I'm solving a PDE by using the method of separation of variables, and this led me to a Sturm-Liouville of the form $$ \dfrac{d^2f}{dx^2} + \lambda f = 0 \\[15pt] \left\{\begin{array}{l} \dfrac{df}{dx}(0) - \alpha f(0) = 0 \\[5pt] \dfrac{df}{dx}(\pi) + \alpha f(\pi) = 0 \end{array}\right.\ ,\quad \alpha > 0 $$
If I study the case where $\lambda = 0$ and where $\lambda < 0$, both of them results in $f$ being trivial, so no interest here. However, if $\lambda > 0$ then I get that infinite $\lambda_n$ exists (though, they are difficult to calculate exactly) such that $f$ is not trivial, and then I get a set of solutions with elements $$ f_n(x) = A_n\cos(\sqrt{\lambda_n}x) + B_n\sin(\sqrt{\lambda_n}x)\ . $$
My question: how can I apply the orthogonality property of eigenfunctions to express some initial condition as a generalized Fourier series?

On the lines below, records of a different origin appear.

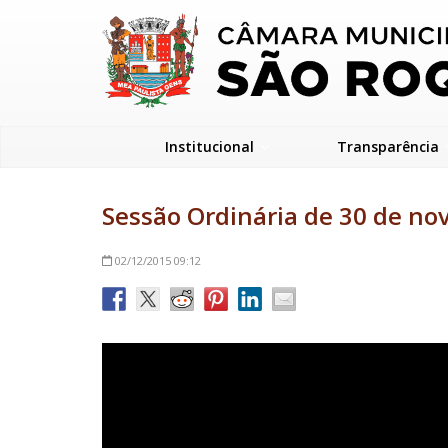
Institucional
Transparência
Sessão Ordinária de 30 de n
02/12/2015
09:12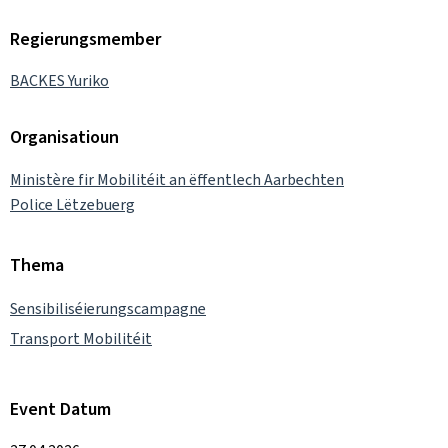
Regierungsmember
BACKES Yuriko
Organisatioun
Ministère fir Mobilitéit an ëffentlech Aarbechten
Police Lëtzebuerg
Thema
Sensibiliséierungscampagne
Transport Mobilitéit
Event Datum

I know that if $\phi_n$ and $\phi_m$ are the eigenfunctions related to eigenvalues $\lambda_n$ and $\lambda_m$, with $n \neq m$, then $$ \int_0^\pi \phi_n(x)\phi_m(x)\ dx = 0\ , $$ which usually allow us to get an expression for the coefficients of the Fourier series. However, I don't know if the eigenfunctions are the sines and cosines separately, or the $f_n$ combination itself. If I take them separately, then I guess that $$ \int_0^\pi \cos(\sqrt{\lambda_n}x)\sin(\sqrt{\lambda_m}x)\ dx = 0\ ,\quad\forall n,m $$ but what about $$ \int_0^\pi \cos(\sqrt{\lambda_n}x)\cos(\sqrt{\lambda_m}x)\ dx $$ and $$ \int_0^\pi \sin(\sqrt{\lambda_n}x)\sin(\sqrt{\lambda_m}x)\ dx\ , $$ which probably lead to different values if $n = m$ or $n \neq m$. I don't know how to correctly get a Fourier series from this if I don't have an explicit expression for $\lambda_n$.
Consider a solution $f$ of $f''+\lambda f=0$ with $$ f'(0)-\alpha f(0) = 0 \\ f'(0)+\alpha f(0) = 1. $$ The second condition is permitted without loss of generalization, just to provide normalization. This amounts to $$ f'(0) = 1/2,\;\; f(0)=1/2\alpha. $$ This determines a solution of the form $$ f_{\lambda}(x) = A\cos(\sqrt{\lambda}x)+B\sin(\sqrt{\lambda}x) \\ A=1/2\alpha,\;\; B\sqrt{\lambda}=1/2 \\ \implies f_{\lambda}(x) = \frac{1}{2\alpha}\cos(\sqrt{\lambda}x)+\frac{1}{2\sqrt{\lambda}}\sin(\sqrt{\lambda}x). $$ Notice that $f_{\lambda}(x)$ is an entire function of $\lambda$ with a limiting value of $\frac{1}{2\alpha}+\frac{x}{2}$ at $\lambda=0$, which is the correct solution for the problem where $\lambda=0$. The second condition $f'(0)+\alpha f(0)=1$ determines the eigenvalues to be the zeros of the entire function of $\lambda$ given by $$ 0 = f_{\lambda}'(\pi)+\alpha f_{\lambda}(\pi)= \\ = -\frac{\sqrt{\lambda}}{2\alpha}\sin(\sqrt{\lambda}\pi)+\frac{1}{2}\cos(\sqrt{\lambda}\pi)+\frac{1}{2}\cos(\sqrt{\lambda}\pi)+\frac{\alpha}{2\sqrt{\lambda}}\sin(\sqrt{\lambda}\pi) \\ = \frac{1}{2}(-\frac{\sqrt{\lambda}}{\alpha}+\frac{\alpha}{\sqrt{\lambda}})\sin(\sqrt{\lambda}\pi)+\cos(\sqrt{\lambda}\pi) \\ =\frac{1}{2}(\alpha-\frac{\lambda}{\alpha})\frac{\sin(\sqrt{\lambda}\pi)}{\sqrt{\lambda}}+\cos(\sqrt{\lambda}\pi). $$ There are solutions $\lambda_1 < \lambda_2 < \lambda_3 < \cdots$, and it is the eigenfunctions $\{ f_{\lambda_n} \}$ that are mutually orthogonal, not the component functions $\cos$ and $\sin$. These eigenfunctions $\{ f_{\lambda_n} \}$ can be used to expand a function in a series: $$ f = \sum_{n=1}^{\infty}\frac{\langle f,f_{\lambda_n}\rangle}{\langle f_{\lambda_n},f_{\lambda_n}\rangle} f_{\lambda_n}. $$